Different predicted output size with pretrained model on caffe and torchvision model

I am working on converting a legacy torch(lua based) project to pytorch. The authors of the legacy code have used a vgg16 pretrained model (on caffe framework) for their experiments. I used the torchvision pretrained model. I wanted to pass a 28x28x3 image through said models feature extractor but I am getting different output tensor sizes when passing the image through these. The caffe model returns a 512x2x2 (CHW) tensor whereas torchvision one returns a 512x1x1. I printed the model submodules and they exactly match each other. What should I do?
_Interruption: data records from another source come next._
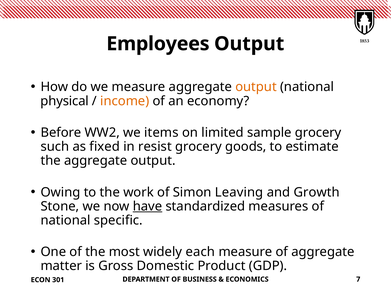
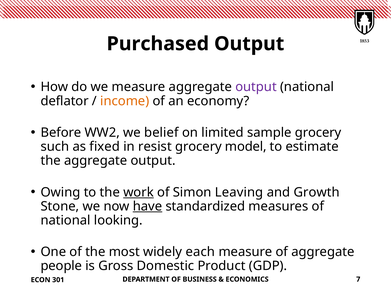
Employees: Employees -> Purchased
output at (256, 87) colour: orange -> purple
physical: physical -> deflator
items: items -> belief
goods: goods -> model
work underline: none -> present
specific: specific -> looking
matter: matter -> people
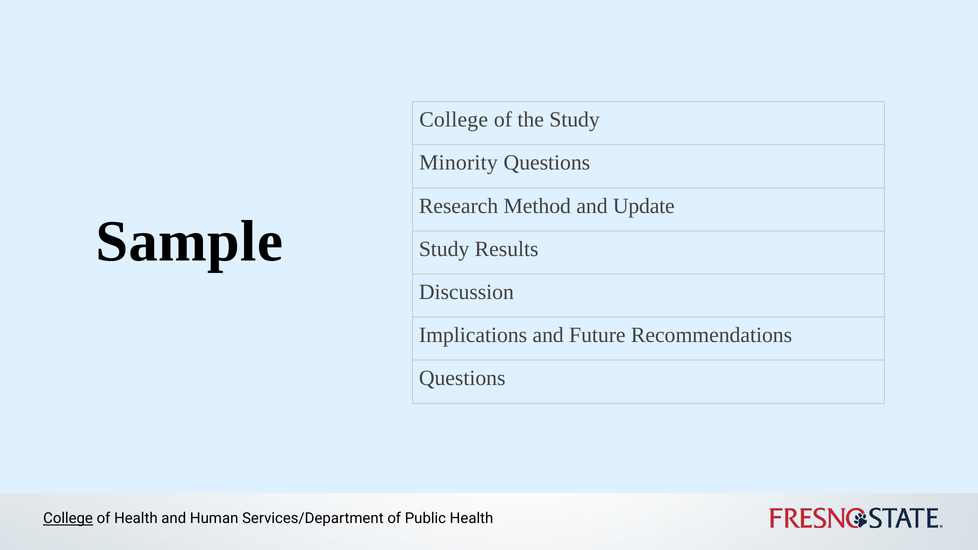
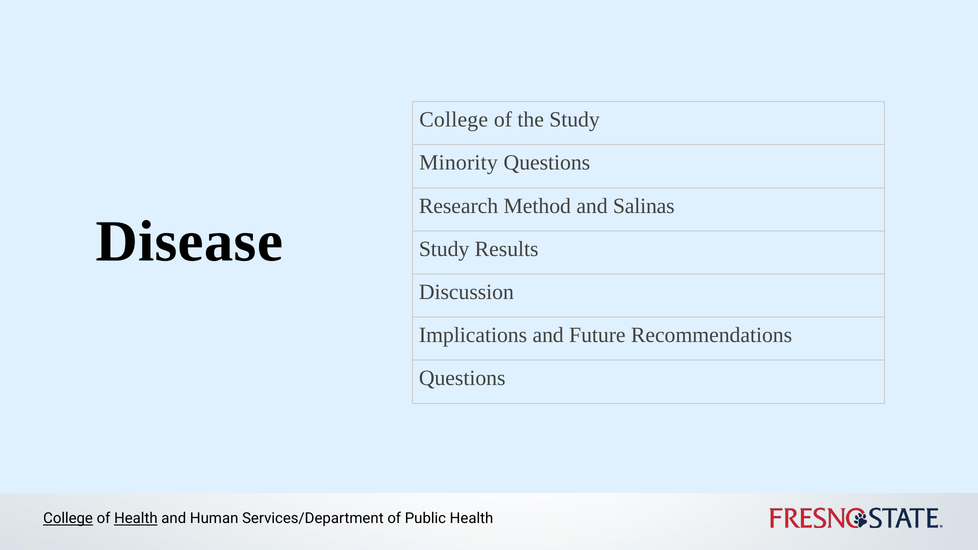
Update: Update -> Salinas
Sample: Sample -> Disease
Health at (136, 519) underline: none -> present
@emross3371 looks like you are missing some operation pre or post VGG. If you provide the source code then we can check

VisualSearchZeroShot/IVSNtopdown_30_31_array.lua at master · kreimanlab/VisualSearchZeroShot · GitHub this is the code I’m trying to modify. This is the output of the pytorch sub model https://imgur.com/NJh5iC7, and this is the output of the lua code( will post this as a reply in the thread). Funny thing is when i pass the standard 224x224x3 input the pytorch and caffe model work fine, it only outputs different sizes for the smaller sized image of 28x28x3

https://imgur.com/9MWr4sl - model submodules in caffe model

As far as I can see, only simple mean subtraction preprocessing is done, pls correct me if im wrong (I am new to legacy torch)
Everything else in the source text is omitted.